**Task prompt:** Would you return exactly the lines from the top of the data below through the one containing "Oil is an all-weather", leaving out the pictures?

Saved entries

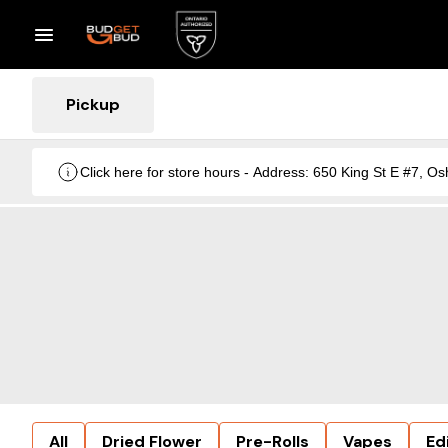
Pickup
Click here for store hours - Address: 650 King St E #7
All
Dried Flower
Pre-Rolls
Vapes
Ed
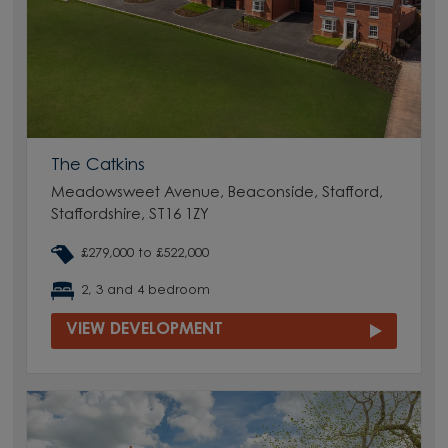
The Catkins
Meadowsweet Avenue, Beaconside, Stafford,
Staffordshire, ST16 1ZY
£279,000 to £522,000
2, 3 and 4 bedroom
VIEW DEVELOPMENT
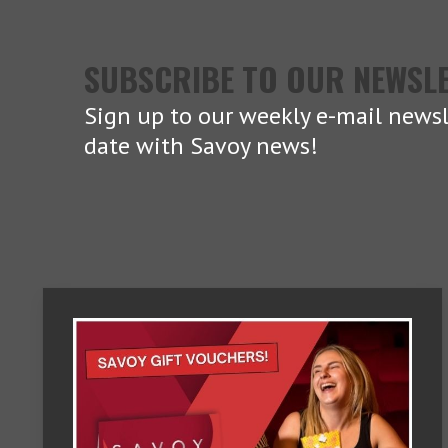
SUBSCRIBE TO OUR NEWSL
Sign up to our weekly e-mail newsl
date with Savoy news!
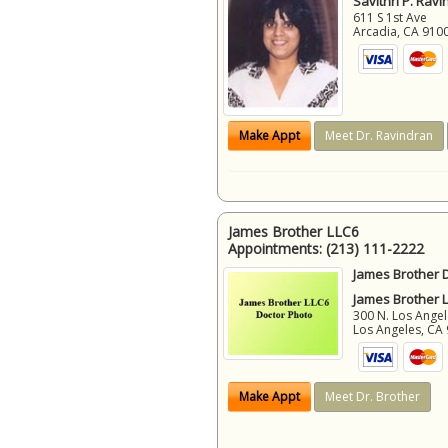
Savithri P. Ravi
611 S 1st Ave
Arcadia
,
CA
910
Make Appt
Meet Dr. Ravindran
James Brother LLC6
Appointments:
(213) 111-2222
James Brother D
James Brother 
300 N. Los Angel
Los Angeles
,
CA
Make Appt
Meet Dr. Brother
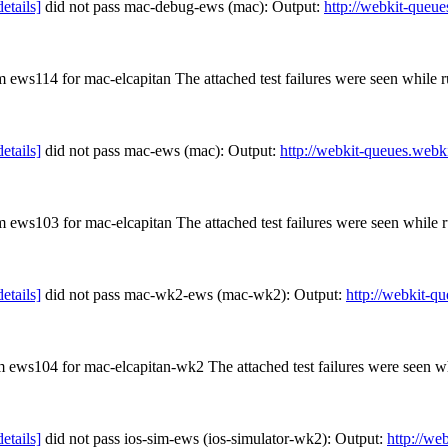
details]
did not pass mac-debug-ews (mac): Output:
http://webkit-queue
om ews114 for mac-elcapitan The attached test failures were seen while
details]
did not pass mac-ews (mac): Output:
http://webkit-queues.webk
om ews103 for mac-elcapitan The attached test failures were seen while
details]
did not pass mac-wk2-ews (mac-wk2): Output:
http://webkit-q
om ews104 for mac-elcapitan-wk2 The attached test failures were seen 
details]
did not pass ios-sim-ews (ios-simulator-wk2): Output:
http://we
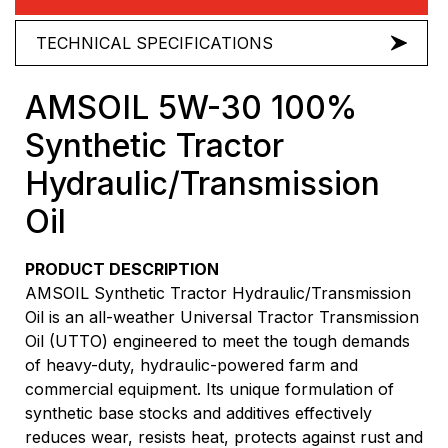
TECHNICAL SPECIFICATIONS
AMSOIL 5W-30 100%
Synthetic Tractor
Hydraulic/Transmission
Oil
PRODUCT DESCRIPTION
AMSOIL Synthetic Tractor Hydraulic/Transmission
Oil is an all-weather Universal Tractor Transmission
Oil (UTTO) engineered to meet the tough demands
of heavy-duty, hydraulic-powered farm and
commercial equipment. Its unique formulation of
synthetic base stocks and additives effectively
reduces wear, resists heat, protects against rust and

**Written solution:**
Pickup
Click here for store hours - Address: 650 King St E #7
All
Dried Flower
Pre-Rolls
Vapes
Ed
The Catkins
Meadowsweet Avenue, Beaconside, Stafford,
Staffordshire, ST16 1ZY
£279,000 to £522,000
2, 3 and 4 bedroom
VIEW DEVELOPMENT
SUBSCRIBE TO OUR NEWSL
Sign up to our weekly e-mail newsl
date with Savoy news!
Savithri P. Ravi
611 S 1st Ave
Arcadia
,
CA
910
Make Appt
Meet Dr. Ravindran
James Brother LLC6
Appointments:
(213) 111-2222
James Brother D
James Brother 
300 N. Los Angel
Los Angeles
,
CA
Make Appt
Meet Dr. Brother
details]
did not pass mac-debug-ews (mac): Output:
http://webkit-queue
om ews114 for mac-elcapitan The attached test failures were seen while
details]
did not pass mac-ews (mac): Output:
http://webkit-queues.webk
om ews103 for mac-elcapitan The attached test failures were seen while
details]
did not pass mac-wk2-ews (mac-wk2): Output:
http://webkit-q
om ews104 for mac-elcapitan-wk2 The attached test failures were seen 
details]
did not pass ios-sim-ews (ios-simulator-wk2): Output:
http://we
TECHNICAL SPECIFICATIONS
AMSOIL 5W-30 100%
Synthetic Tractor
Hydraulic/Transmission
Oil
PRODUCT DESCRIPTION
AMSOIL Synthetic Tractor Hydraulic/Transmission
Oil is an all-weather Universal Tractor Transmission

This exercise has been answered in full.